━━ Material provided
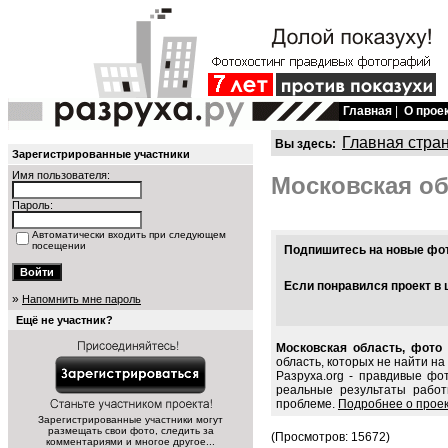
Главная
|
О прое
Главная стра
Вы здесь:
Зарегистрированные участники
Имя пользователя:
Московская о
Пароль:
Автоматически входить при следующем
посещении
Подпишитесь на новые фото
Если понравился проект в 
»
Напомнить мне пароль
Ещё не участник?
Московская область, фото 
область, которых не найти на
Разруха.org - правдивые фо
реальные результаты работ
проблеме.
Подробнее о прое
Зарегистрированные участники могут
размещать свои фото, следить за
(Просмотров: 15672)
комментариями и многое другое...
━━━━
Please swap "Зарегистрированные участники" for "Зарегистрированные пользователи" in the material above and write out its lines again with nothing else changed. Leave the pictures out.

Главная
|
О прое
Главная стра
Вы здесь:
Зарегистрированные пользователи
Имя пользователя:
Московская о
Пароль:
Автоматически входить при следующем
посещении
Подпишитесь на новые фото
Если понравился проект в 
»
Напомнить мне пароль
Ещё не участник?
Московская область, фото 
область, которых не найти на
Разруха.org - правдивые фо
реальные результаты работ
проблеме.
Подробнее о прое
Зарегистрированные пользователи могут
размещать свои фото, следить за
(Просмотров: 15672)
комментариями и многое другое...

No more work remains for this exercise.